For Ian
The lights dimmed, the surrounding noise followed suit, leasing shadows time among elbows, glass reflections, and haze smoke circulating.
"I'll tell you, I'll say it all...doesn't mean a damn really. Here, toast me to it--the story."
Mugs clinked, fluid sloshed, the bartender without a bra settled against the bar pretending to stare at a speck on the wall.
"It went down like this: two stupid people lost sight of the end of a tunnel."
There was a long pause which called for some serious endurance, and I sipped my beer a couple of times.
"And?"
"That's it Mate. That is the story in the concentrated form."
I watched the bartender walk away, noticeably let-down and bored from the summation of the story, and when she was out of earshot I whispered to my companion the horrible, the almost evil truth.

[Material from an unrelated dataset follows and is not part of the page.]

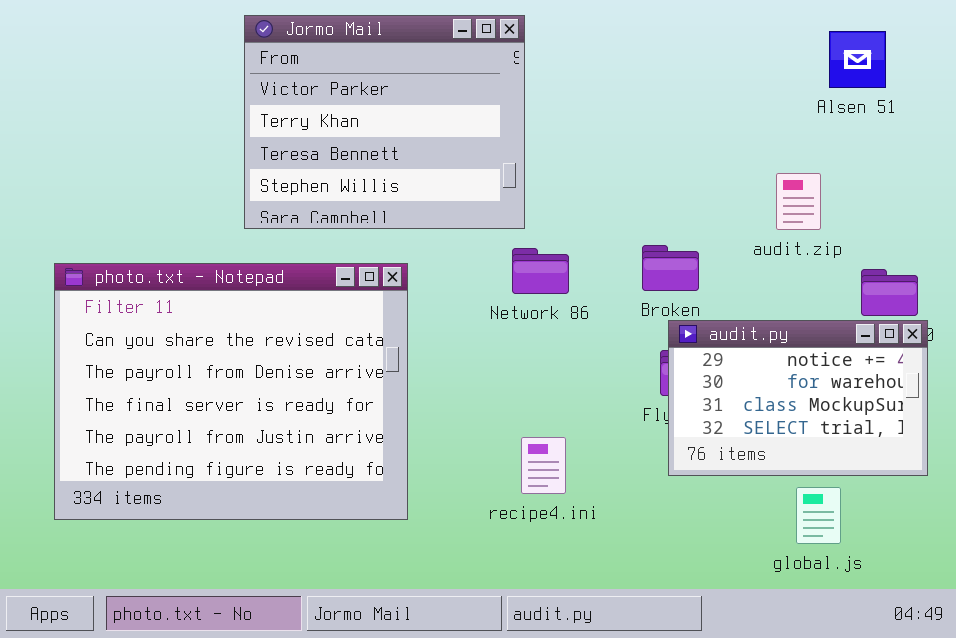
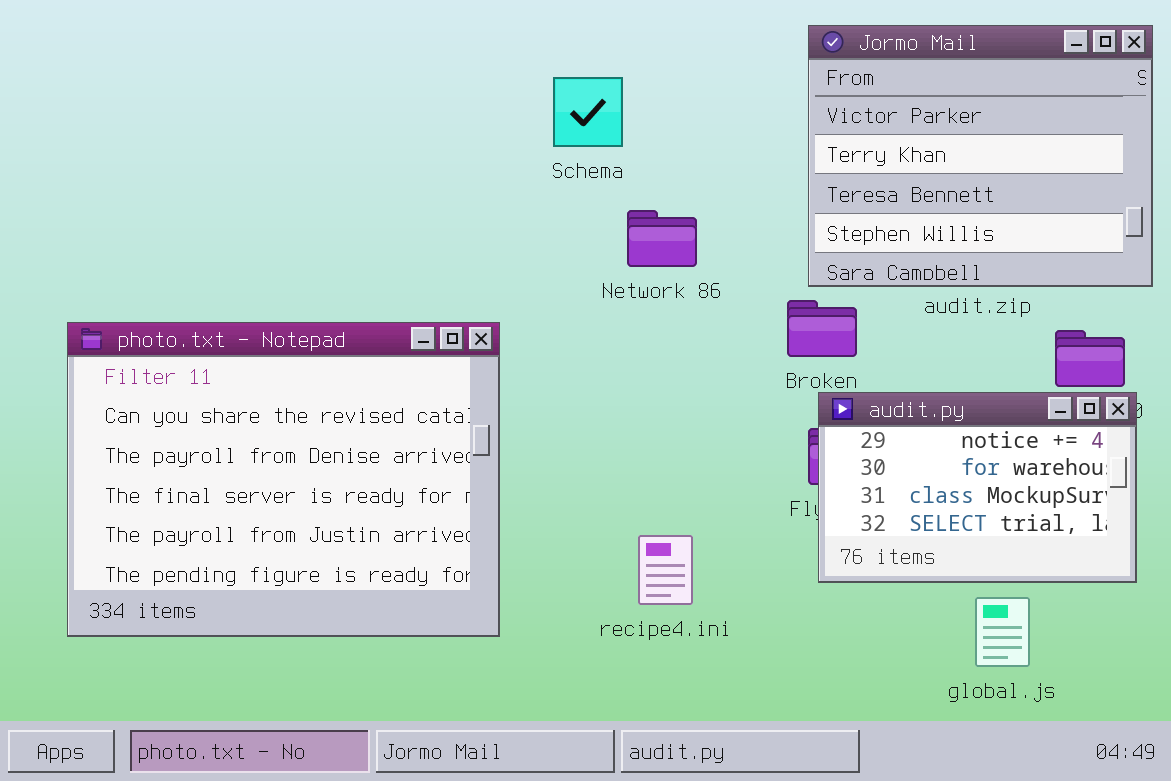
Jormo Mail: [244,15,525,229] -> [808,25,1153,287], moved
Network 86: [512,248,569,294] -> [627,210,697,267], moved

"LIfe was inverted for me, for our situation, and someone would die, no doubt, soon, if a drastic change didn't happen."
I let that sit inside of background noise, swallows, taps of a cigarette on the ashtray.
Finally, he straightened up and asked, or noted, "So...you are saying that by leaving her and the kids...just up and abandoning them...you saved a life, or their lives?"
My cigarette smoke swirled slowly around my hand, shifting away as I reached for the mug, and then dispersed as I snubbed the butt out. I drank the remaining contents of the mug.
I turned to my companion, locking on his eyes.
"Yes. Someone would have died if I didn't split the scene. It was truly a matter of life and death."
I threw down some bills and we left the bar with the heaviness of my past expressed out loud hovering between us.